Destinations

Kenya

Kenya is the home of the safari, popularised in its heyday by colourful characters such as Karen Blixen and Ernest Hemingway, and classic films like 'Born Free' and 'Out of Africa'.

Kenya offers visitors a wonderful diversity of landscapes, rich wildlife and fascinating traditional cultures and warrior tribes. Whether it be the greatest game show on earth, when the annual wildebeest migration pours into the fertile grasses of the Maasai Mara, or the world's greatest ornithological spectacle of millions of flamingoes on shimmering Lake Nakuru, or the unique endemic mammal species only found in its national parks and reserves in the north, Kenya's flora and fauna is captivating to even the most seasoned traveller.

The Kenyan landscape is among the most dramatic and scenically diverse on the planet, containing almost every known land form, from true glacial ice to arid desert, mountain massifs to sprawling savannahs, and from large lakes to dense forests. The Great Rift Valley, its floor littered with beautiful lakes and extinct volcanoes, cuts through this land from north to south.
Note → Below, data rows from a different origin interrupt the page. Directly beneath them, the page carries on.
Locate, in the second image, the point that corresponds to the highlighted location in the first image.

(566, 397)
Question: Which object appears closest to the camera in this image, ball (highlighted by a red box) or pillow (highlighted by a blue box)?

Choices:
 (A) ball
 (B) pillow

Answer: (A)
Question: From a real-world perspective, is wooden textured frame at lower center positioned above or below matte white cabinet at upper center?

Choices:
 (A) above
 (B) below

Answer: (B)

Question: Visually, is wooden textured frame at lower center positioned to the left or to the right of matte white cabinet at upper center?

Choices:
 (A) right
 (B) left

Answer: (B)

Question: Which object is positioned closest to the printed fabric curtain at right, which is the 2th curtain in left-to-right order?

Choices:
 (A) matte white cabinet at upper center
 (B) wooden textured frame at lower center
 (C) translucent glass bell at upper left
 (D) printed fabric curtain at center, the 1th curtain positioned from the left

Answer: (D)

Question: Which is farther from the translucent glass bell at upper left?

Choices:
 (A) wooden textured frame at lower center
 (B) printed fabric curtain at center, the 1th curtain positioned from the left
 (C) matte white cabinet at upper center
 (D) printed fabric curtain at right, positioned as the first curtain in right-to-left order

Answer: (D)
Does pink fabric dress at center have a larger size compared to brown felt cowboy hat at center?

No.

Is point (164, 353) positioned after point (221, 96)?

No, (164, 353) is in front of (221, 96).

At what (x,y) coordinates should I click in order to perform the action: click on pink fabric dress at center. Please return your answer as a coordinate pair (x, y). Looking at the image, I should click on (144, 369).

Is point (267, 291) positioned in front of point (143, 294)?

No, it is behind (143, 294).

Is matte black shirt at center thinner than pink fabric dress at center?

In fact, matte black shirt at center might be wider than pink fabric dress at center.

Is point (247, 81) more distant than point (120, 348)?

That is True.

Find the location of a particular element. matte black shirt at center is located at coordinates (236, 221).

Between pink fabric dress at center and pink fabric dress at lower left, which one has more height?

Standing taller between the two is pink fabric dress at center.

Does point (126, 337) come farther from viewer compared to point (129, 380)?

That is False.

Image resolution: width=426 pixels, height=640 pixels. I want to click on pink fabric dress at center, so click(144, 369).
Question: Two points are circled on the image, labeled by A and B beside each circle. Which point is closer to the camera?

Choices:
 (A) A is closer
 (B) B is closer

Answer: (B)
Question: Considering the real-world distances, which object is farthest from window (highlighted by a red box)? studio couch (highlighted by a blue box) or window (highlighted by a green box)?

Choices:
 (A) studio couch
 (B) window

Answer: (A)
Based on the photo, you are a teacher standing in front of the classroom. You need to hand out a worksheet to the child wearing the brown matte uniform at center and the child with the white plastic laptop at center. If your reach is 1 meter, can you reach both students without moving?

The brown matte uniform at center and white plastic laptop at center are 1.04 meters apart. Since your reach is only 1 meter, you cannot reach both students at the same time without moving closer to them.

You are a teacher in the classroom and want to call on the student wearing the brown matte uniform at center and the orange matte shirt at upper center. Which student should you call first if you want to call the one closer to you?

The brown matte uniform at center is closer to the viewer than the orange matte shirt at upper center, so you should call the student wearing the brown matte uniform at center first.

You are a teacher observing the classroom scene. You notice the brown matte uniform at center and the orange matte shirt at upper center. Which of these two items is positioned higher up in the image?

Mount Kenya, at 17,058 feet (5,199 metres), with its dramatic snow-capped peaks, stands sentinel above rolling grassland plains and the intriguing semi-desert wilderness much further to the north. Lake Victoria, the largest lake in Africa and source of the Nile, dominates the southwest of the country, and Lake Turkana with its rich paleontological history and haunting landscapes borders the north.

In Kenya, we concentrate our safaris in the game-rich Maasai Mara National Reserve, Amboseli National Park and around the Chyulu Hills and Tsavo in the south, along the Great Rift Valley lakes, in particular Naivasha, Nakuru and Bogoria, into Meru, Samburu and Shaba national parks in the arid lowlands of northwestern Kenya and, lastly, on the Laikipia Plateau bordering the rugged Northern Frontier district.

There are currently 40 different ethnic groups in Kenya. From the Maasai herdsmen and their sacred cattle found mainly in southern Kenya, to the Kikuyu farmers who make their home in the foothills of Mount Kenya, to the semi-nomadic Samburu pastoralists living above the equator where Mount Kenya merges into the northern desert - Kenya offers an unmatched cultural experience.

DID YOU KNOW?

Africa is believed by most scientists to be the cradle for both humans and great apes. The earliest remains of the modern human species Homo Sapiens have been found in Ethiopia and date to roughly 200,000 years ago. In 1974, the skeleton of 'Lucy', a hominid who lived approximately 3.2 million years ago and has been considered a common ancestor to the human family, was discovered in Ethiopia.